Pflegeexperten wollen mehr Hilfe für Demenzkranke

Berlin. Demenzkranke und ihre Angehörigen sollen mehr Leistungen aus der Pflegeversicherung erhalten. Der Pflegebeirat der Bundesregierung übergab am Donnerstag seinen lang erwarteten Bericht zur Neudefinition des Pflegebedürftigkeitsbegriffs an Bundesgesundheitsminister Daniel Bahr (FDP). Darin empfiehlt er unter anderem, die aktuell geltenden drei Pflegestufen durch fünf Pflegegrade abzulösen, die auch den Betreuungsbedarf von demenziell erkrankten und psychisch kranken Menschen umfassen.
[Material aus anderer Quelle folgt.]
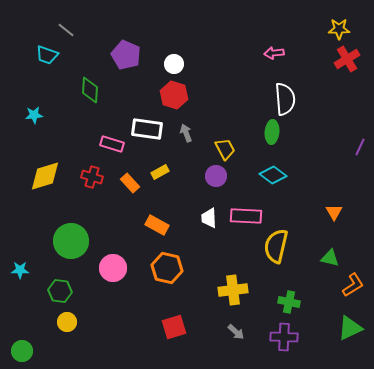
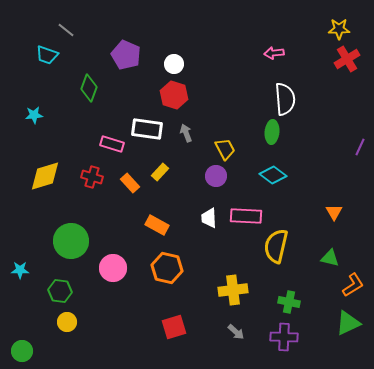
green diamond at (90, 90): moved 1 px left, 2 px up; rotated 16 degrees clockwise
yellow rectangle at (160, 172): rotated 18 degrees counterclockwise
green triangle at (350, 328): moved 2 px left, 5 px up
Die beiden Vorsitzenden des Pflegebeirats, Klaus-Dieter Voß und Wolfgang Zöller (CSU), forderten von der Politik eine rasche Einführung des neuen Pflegebedürftigkeitsbegriffs. Bereits 2009 gab es einen ersten Beiratsbericht. „Wir haben die Ergebnisse von 2009 verdichtet und abgerundet. Nun hat die Politik keine Ausreden mehr, um nicht zu handeln“, sagte Voß. Nach den Worten von Zöller kostet die Reform mehrere Milliarden und wird zu höheren Beitragssätzen führen. „Die Summe wird über zwei Milliarden Euro liegen. Jede Milliarde mehr entspricht 0,1 Beitragssatzpunkten“, sagte er.

Der Deutsche Caritasverband begrüßte die Vorschläge. Die stärkere Berücksichtigung von Demenzkranken führe zu mehr Gerechtigkeit in der Pflege und „hilft den vielen Angehörigen, die nach wie vor die überwiegende Zahl pflegebedürftiger Menschen zu Hause versorgen“, sagte Caritas-Generalsekretär Georg Cremer. Besonders wichtig sei, die bisherige kleinteilige Zeitmessung in der Pflege ersatzlos zu streichen. Die Deutsche Stiftung Patientenschutz äußerte dagegen Kritik. Es sei ein „Armutszeugnis“, dass sich die Experten nicht auf eine konkrete Forderung zur Gesamtsumme geeinigt habe, sagte Vorstand Eugen Brysch. „Offensichtlich sind die Arbeitgebervertreter nicht bereit, ein klares Bekenntnis der Solidarität für die Schwerstkranken abzugeben.“ Die Politik müsse klarstellen, „was uns würdige Pflege wert ist und wie wir die Leiden der Betroffenen lindern wollen“.